Aufgabe A: Welchen Anteil an der Bevölkerung machen die «bjudzhetniki» laut dem Textausschnitt über Russlands Staatsideologie aus?
Aufgabe B: Schreib den Textausschnitt über Russlands Staatsideologie im Anschluss an seinen letzten Satz weiter.

Textausschnitt:
▼▼▼
Nach seiner Rückkehr ins Präsidentenamt 2012 erhob Putin den Konservatismus zur Staatsideologie. Während der Massenproteste im gleichen Jahr wurde offensichtlich, auf welche soziale Basis er sich stützte: auf den komplett vom Staatshaushalt abhängigen Teil der Bevölkerung. Die im staatlichen Sektor beschäftigten «bjudzhetniki» machen etwa 40 Prozent der Bevölkerung aus. Freiberufliche, die Mittelklasse und insbesondere vermögende Eliten stellen hingegen ein Risiko dar und sind deshalb potenzielle GegnerInnen. Das Konzept der russischen Welt greift auch für die Definition der Zugehörigkeit im Inneren.

Dieses durchaus rechtspopulistische Projekt stützt sich auf einen Mythos, nämlich die Vorstellung von einem quasi naturgegeben traditionellen Dasein. Authentizität erlangt danach nur der «einfache Mensch», der sich auf vermeintlich nicht anfechtbare Werte wie Religiosität, Familie und dergleichen mehr beruft und sich jenseits der Moderne verortet. Weder die Problematisierung der Wohlstandsverteilung noch die Infragestellung des eigenen sozialen Status passen zu diesem Konzept. Dafür agiert der Staat als Garant sozialer Minimalleistungen. Gleichzeitig ist die russische Bevölkerung den Gesetzmäßigkeiten eines globalisierten Kapitalismus natürlich genauso unterworfen wie andere Gesellschaften auch. Vor diesem Hintergrund nimmt es sich geradezu abstrus aus, dass Russland, so der weitverbreitete Glaube, es nicht nur schaffe die christlichen Werte des Abendlandes in ihrer ursprünglichen Form zu verteidigen, sondern der Vorherrschaft des Kapitalismus neoliberaler Prägung aktiven Widerstand leiste.

… oder die russländische Nation

Seit dem Erstarken rechter Bewegungen in Europa und insbesondere seit dem Wahlsieg von Donald Trump fühlt sich die russische Führung in ihrer Vorreiterrolle bestätigt. Sie inszeniert sich als Avantgarde im Kampf der Kulturen. Gleichzeitig bleibt die Abgrenzung zu einem liberalen Wertesystem, das der Westen verkörpert, ein zentraler Bestandteil der eigenen Standortbestimmung. Weite Teile der russischen etatistischen Linken orientieren sich ihrerseits an einer nationalpatriotischen Linie. Ihre Bezugnahme auf das Volk unterscheidet sich aber in einem entscheidenden Punkt von der offiziellen Leitlinie: Russische Staatsangehörige haben ein fest verankertes Anrecht auf die Sorgepflicht durch den Staat und dürfen dies einfordern. Deutsche Rechtspopulisten wiederum ziehen Russlands antiamerikanische Attitüden an, gleichzeitig interpretieren sie Russland als Opfer der Politik des Westens, insbesondere der NATO, und stilisieren Putin als heroischen Gegenpart zum westlichen politischen Establishment. Vermutlich fiele die Attraktivität des russischen Präsidenten ohne Finanzspritzen für Projekte der europäischen Rechten jedoch geringer aus.
▲▲▲
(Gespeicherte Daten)
▼▼▼
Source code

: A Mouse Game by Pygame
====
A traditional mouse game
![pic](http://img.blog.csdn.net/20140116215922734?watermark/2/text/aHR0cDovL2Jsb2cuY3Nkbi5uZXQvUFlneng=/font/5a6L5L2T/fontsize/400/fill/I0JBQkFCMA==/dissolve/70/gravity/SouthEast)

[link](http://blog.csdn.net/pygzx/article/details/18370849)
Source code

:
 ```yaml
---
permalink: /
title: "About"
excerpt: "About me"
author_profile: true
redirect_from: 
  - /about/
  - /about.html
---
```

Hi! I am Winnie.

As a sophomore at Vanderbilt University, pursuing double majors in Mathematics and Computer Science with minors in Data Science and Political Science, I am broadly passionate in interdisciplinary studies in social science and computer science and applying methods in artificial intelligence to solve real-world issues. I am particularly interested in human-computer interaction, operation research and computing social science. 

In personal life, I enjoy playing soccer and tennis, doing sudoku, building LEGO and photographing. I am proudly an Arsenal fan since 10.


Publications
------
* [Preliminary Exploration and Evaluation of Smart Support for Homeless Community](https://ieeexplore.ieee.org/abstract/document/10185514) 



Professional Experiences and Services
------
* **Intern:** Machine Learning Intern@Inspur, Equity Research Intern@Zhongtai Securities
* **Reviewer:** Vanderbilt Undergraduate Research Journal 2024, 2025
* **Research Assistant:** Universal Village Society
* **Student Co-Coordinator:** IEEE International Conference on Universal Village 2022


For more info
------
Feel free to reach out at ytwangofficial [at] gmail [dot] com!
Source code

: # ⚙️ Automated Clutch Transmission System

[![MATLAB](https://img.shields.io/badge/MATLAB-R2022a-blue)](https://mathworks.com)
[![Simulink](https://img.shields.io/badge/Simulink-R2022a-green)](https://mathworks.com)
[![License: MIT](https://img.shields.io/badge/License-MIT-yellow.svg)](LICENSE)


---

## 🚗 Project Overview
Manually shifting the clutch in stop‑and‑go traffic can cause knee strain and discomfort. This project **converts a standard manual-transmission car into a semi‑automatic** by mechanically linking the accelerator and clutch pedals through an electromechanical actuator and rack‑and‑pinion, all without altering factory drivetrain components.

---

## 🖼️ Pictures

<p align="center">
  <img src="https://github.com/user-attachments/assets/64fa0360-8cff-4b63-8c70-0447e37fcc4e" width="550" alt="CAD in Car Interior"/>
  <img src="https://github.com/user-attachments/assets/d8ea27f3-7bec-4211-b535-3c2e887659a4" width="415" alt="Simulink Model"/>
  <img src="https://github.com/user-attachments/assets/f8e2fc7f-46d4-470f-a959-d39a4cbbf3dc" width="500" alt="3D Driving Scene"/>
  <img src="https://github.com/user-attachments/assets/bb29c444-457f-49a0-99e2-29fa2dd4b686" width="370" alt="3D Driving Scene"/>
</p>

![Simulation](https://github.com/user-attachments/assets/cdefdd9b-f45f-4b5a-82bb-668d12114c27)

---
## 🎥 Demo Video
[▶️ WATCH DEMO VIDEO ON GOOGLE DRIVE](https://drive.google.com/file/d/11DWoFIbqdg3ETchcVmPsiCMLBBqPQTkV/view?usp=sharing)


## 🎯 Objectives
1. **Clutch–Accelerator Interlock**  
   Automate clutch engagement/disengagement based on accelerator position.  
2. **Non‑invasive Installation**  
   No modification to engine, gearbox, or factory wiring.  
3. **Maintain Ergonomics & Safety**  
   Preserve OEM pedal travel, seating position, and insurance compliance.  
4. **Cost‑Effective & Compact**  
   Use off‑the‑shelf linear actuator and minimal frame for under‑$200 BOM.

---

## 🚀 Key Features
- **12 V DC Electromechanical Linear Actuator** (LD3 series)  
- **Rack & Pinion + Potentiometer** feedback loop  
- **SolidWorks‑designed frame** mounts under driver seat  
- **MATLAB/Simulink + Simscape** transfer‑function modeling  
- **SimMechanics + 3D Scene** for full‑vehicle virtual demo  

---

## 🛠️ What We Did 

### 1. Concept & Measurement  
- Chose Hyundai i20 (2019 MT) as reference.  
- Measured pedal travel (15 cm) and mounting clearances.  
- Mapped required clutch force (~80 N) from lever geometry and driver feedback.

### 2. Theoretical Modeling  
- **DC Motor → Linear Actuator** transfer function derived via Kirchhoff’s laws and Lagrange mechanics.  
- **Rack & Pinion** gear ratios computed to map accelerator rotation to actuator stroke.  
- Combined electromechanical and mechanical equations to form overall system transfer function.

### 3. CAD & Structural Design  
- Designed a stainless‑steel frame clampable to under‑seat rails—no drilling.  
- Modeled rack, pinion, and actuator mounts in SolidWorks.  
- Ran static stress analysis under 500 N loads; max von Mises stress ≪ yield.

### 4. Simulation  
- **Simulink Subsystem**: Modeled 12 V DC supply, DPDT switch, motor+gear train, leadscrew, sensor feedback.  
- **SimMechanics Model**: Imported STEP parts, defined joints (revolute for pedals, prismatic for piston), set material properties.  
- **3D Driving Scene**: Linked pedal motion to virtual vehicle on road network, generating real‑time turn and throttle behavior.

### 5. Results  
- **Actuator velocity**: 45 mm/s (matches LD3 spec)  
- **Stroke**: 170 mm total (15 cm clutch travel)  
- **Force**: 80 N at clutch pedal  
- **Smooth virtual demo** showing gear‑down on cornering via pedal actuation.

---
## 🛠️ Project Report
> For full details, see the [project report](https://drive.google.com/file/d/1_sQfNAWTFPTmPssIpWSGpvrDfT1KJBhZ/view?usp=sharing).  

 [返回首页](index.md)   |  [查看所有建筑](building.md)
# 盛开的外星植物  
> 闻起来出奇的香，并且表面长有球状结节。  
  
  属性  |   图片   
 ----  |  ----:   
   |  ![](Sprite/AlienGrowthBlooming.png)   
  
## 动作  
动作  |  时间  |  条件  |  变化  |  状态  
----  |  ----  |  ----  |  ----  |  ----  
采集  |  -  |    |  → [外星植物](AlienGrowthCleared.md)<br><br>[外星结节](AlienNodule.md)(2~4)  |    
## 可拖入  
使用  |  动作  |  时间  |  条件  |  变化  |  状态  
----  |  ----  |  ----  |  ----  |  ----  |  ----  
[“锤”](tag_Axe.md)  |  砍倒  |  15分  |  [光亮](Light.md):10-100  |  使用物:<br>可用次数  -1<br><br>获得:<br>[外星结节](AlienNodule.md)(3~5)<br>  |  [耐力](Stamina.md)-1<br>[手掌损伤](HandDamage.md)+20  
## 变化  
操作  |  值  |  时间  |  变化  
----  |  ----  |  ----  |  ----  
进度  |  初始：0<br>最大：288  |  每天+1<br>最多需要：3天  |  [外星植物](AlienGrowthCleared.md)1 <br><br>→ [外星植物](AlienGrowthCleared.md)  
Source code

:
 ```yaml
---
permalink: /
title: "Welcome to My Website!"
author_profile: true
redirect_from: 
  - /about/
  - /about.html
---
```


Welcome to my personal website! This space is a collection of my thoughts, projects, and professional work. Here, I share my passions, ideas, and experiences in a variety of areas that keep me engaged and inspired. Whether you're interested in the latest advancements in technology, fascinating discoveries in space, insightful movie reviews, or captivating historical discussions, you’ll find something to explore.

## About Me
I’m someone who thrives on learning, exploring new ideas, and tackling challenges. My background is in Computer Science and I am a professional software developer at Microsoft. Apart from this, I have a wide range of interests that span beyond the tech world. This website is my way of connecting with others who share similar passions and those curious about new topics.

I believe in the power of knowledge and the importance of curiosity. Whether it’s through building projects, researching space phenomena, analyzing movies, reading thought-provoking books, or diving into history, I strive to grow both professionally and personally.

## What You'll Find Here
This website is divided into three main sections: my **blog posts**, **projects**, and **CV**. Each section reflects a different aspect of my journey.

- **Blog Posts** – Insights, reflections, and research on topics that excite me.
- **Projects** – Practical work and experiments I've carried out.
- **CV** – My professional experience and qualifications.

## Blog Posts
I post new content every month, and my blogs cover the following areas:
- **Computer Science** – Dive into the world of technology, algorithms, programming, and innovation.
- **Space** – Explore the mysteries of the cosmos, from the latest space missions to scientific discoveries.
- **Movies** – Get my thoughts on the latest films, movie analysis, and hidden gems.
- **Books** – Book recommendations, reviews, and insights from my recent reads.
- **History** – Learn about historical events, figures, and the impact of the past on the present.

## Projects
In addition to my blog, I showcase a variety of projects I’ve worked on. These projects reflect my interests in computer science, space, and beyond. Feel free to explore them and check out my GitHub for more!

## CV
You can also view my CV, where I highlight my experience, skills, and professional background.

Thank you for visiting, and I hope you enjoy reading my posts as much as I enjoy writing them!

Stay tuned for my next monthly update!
▲▲▲
Schriftliche Antwort A: Etwa 40 Prozent der Bevölkerung.

Schriftliche Antwort B:
Unterschiede zwischen dem Kreml und den Positionen der extremen Rechten in Russland schwinden. Letzterer fällt es zunehmend schwer, sich als eigenständige politische Kraft darzustellen. Dafür konnten sich etliche VertreterInnen der extremen Rechten Betätigungsfelder in staatsnahen Strukturen sichern. Wer zu wenig Loyalität zur Führung an den Tag legt oder gar offene Kritik übt, muss sich allerdings mit einem Randdasein zufrieden geben. Streitpunkte existieren hinreichend, auch und gerade hinsichtlich der Frage, wer als zum russischen Volk zugehörig gilt. Im vergangenen November veranlasste Putin die Ausarbeitung eines neuen Gesetzes über eine «russländische Nation». Was sich hinter diesem Begriff verbirgt, ist offen. Russische NationalistInnen befürchten nicht ohne Grund, dass damit wohl kaum die ethnisch definierte Nation gemeint ist. Weniger besorgt sind sie darüber, dass hier mit großer Wahrscheinlichkeit das seit der Zarenzeit verfolgte Gegenkonzept zum aufgeklärten Citoyen eine neue gesetzliche Grundlage erhalten wird.